Mardi 6 juin 1944 Minuit -
On a employé le mot "ennemi" en parlant des Anglo-américains alors qu'on s'en abstient toujours. Pauvre petite liberté, d'autant plus chère ! Et c'est justement dans le titre annonçant le débarquement ! J'enlève le mot. M. Rivet, qui est là, me le fait remettre. "Le censeur l'a vu. Il faut le laisser." Je remets le mot. M. Rivet est un peu nerveux. J'apprends alors qu'il y a eu un incident avec le censeur. Le matin, le journal portait dans l'édition de Rennes "Aujourd'hui gros arrivage de poisson", en doris. Des gens d'esprit ont cru qu'on annonçait ainsi le débarquement. Ils ont fait part de leur trouvaille au censeur. Le censeur s'est ému. Il a fallu prouver qu'outre les gros poissons d'acier de la Home Fleet il était bien venu du poisson comestible. Il y a vraiment d'amusantes coïncidences.
À l'occasion de cet incident le censeur allemand a fait savoir que si le journal, réputé douteux dans les milieux de la Gestapo, interprétait les textes avec fantaisie, on substituerait une rédaction allemande à la rédaction française. Ce serait très gai pour le lecteur ! Quand on a su cette menace Henry Jan a dit : " Je m'en réjouirais." "Ce serait une réhabilitation du journal". a ajouté Cochet. C'est vers 19h30 que Jan est revenu de la censure. Le censeur a fait changer le titre. Il enlève le mot "ennemi" du titre mais l'impose dans le sous-titre. Nuance ? Il met le mot "tentative de débarquement" à la place de "débarquement". Autre nuance ! Nous livrons la page avec deux heures de retard, car non seulement il a fallu corriger le titre, mais on a dû encore ajouter un appel du maréchal Pétain qui prend la place du commentaire de Vente.
Mardi 27 juin 1944. M. Artur[4] a reçu la visite courtoise et particulièrement gracieuse de trois Bretons SS[5], mitraillette à la main, qui sont venus "l'inviter" à passer un communiqué de Breiz Atao d'une forme impossible.
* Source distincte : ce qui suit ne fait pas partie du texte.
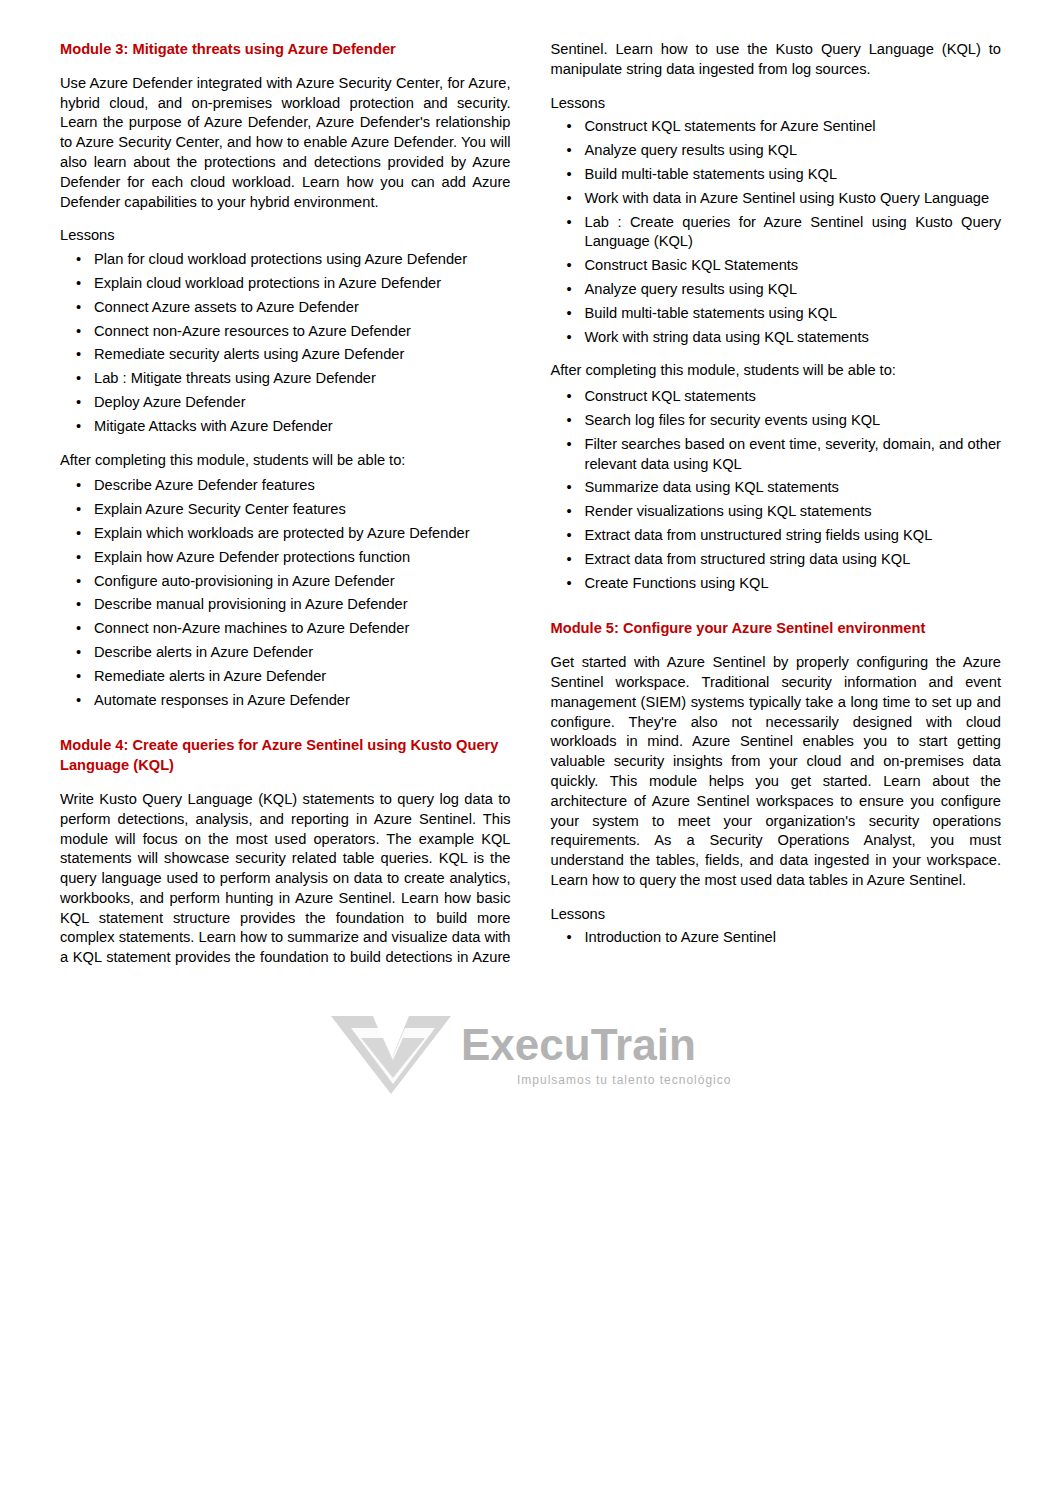Module 3: Mitigate threats using Azure Defender
Use Azure Defender integrated with Azure Security Center, for Azure, hybrid cloud, and on-premises workload protection and security. Learn the purpose of Azure Defender, Azure Defender's relationship to Azure Security Center, and how to enable Azure Defender. You will also learn about the protections and detections provided by Azure Defender for each cloud workload. Learn how you can add Azure Defender capabilities to your hybrid environment.
Lessons
Plan for cloud workload protections using Azure Defender
Explain cloud workload protections in Azure Defender
Connect Azure assets to Azure Defender
Connect non-Azure resources to Azure Defender
Remediate security alerts using Azure Defender
Lab : Mitigate threats using Azure Defender
Deploy Azure Defender
Mitigate Attacks with Azure Defender
After completing this module, students will be able to:
Describe Azure Defender features
Explain Azure Security Center features
Explain which workloads are protected by Azure Defender
Explain how Azure Defender protections function
Configure auto-provisioning in Azure Defender
Describe manual provisioning in Azure Defender
Connect non-Azure machines to Azure Defender
Describe alerts in Azure Defender
Remediate alerts in Azure Defender
Automate responses in Azure Defender
Module 4: Create queries for Azure Sentinel using Kusto Query Language (KQL)
Write Kusto Query Language (KQL) statements to query log data to perform detections, analysis, and reporting in Azure Sentinel. This module will focus on the most used operators. The example KQL statements will showcase security related table queries. KQL is the query language used to perform analysis on data to create analytics, workbooks, and perform hunting in Azure Sentinel. Learn how basic KQL statement structure provides the foundation to build more complex statements. Learn how to summarize and visualize data with a KQL statement provides the foundation to build detections in Azure Sentinel. Learn how to use the Kusto Query Language (KQL) to manipulate string data ingested from log sources.
Lessons
Construct KQL statements for Azure Sentinel
Analyze query results using KQL
Build multi-table statements using KQL
Work with data in Azure Sentinel using Kusto Query Language
Lab : Create queries for Azure Sentinel using Kusto Query Language (KQL)
Construct Basic KQL Statements
Analyze query results using KQL
Build multi-table statements using KQL
Work with string data using KQL statements
After completing this module, students will be able to:
Construct KQL statements
Search log files for security events using KQL
Filter searches based on event time, severity, domain, and other relevant data using KQL
Summarize data using KQL statements
Render visualizations using KQL statements
Extract data from unstructured string fields using KQL
Extract data from structured string data using KQL
Create Functions using KQL
Module 5: Configure your Azure Sentinel environment
Get started with Azure Sentinel by properly configuring the Azure Sentinel workspace. Traditional security information and event management (SIEM) systems typically take a long time to set up and configure. They're also not necessarily designed with cloud workloads in mind. Azure Sentinel enables you to start getting valuable security insights from your cloud and on-premises data quickly. This module helps you get started. Learn about the architecture of Azure Sentinel workspaces to ensure you configure your system to meet your organization's security operations requirements. As a Security Operations Analyst, you must understand the tables, fields, and data ingested in your workspace. Learn how to query the most used data tables in Azure Sentinel.
Lessons
Introduction to Azure Sentinel
ExecuTrain Impulsamos tu talento tecnológico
M. Artur a transmis à M. Jan qui s'est arrangé pour obtenir du censeur que ledit communiqué, qui n'était pas revêtu du cachet de la Propagandastaffel, ne soit pas autorisé.
Fin juillet 1944, à une époque où l'occupant commence à être aux abois après le débarquement en Normandie :
Dimanche 23 juillet 1944. 23 heures
Dimanche. J'ai rendu visite au journal. Il est encore sous le coup de l'émotion causée par un incident entre Jan et le censeur. C'était vendredi. La rédaction présentait l'attentat contre Hitler sous le titre :"Le Führer échappe à un attentat". Le censeur en voyant cela s'est emporté :" Vous présentez cela comme un fait divers...". Il a donné des ordres : présentation sur 3 colonnes, emploi de tel et tel caractère, et il a dicté un titre où il était question de la Providence et du Führer de l'Europe.
La Providence, pensait M. Jan[6], se débrouillera toute seule avec le Führer, mais il n'y a pas de Führer de l'Europe. Et cela, il eut le courage de le dire :"Le chancelier est chef du Reich, il n'est pas chef de l'Europe. La France a son chef..." Explosion de colère :"Si vous pensez cela, demain vous ne serez plus rédacteur en chef de l'Ouest-Eclair."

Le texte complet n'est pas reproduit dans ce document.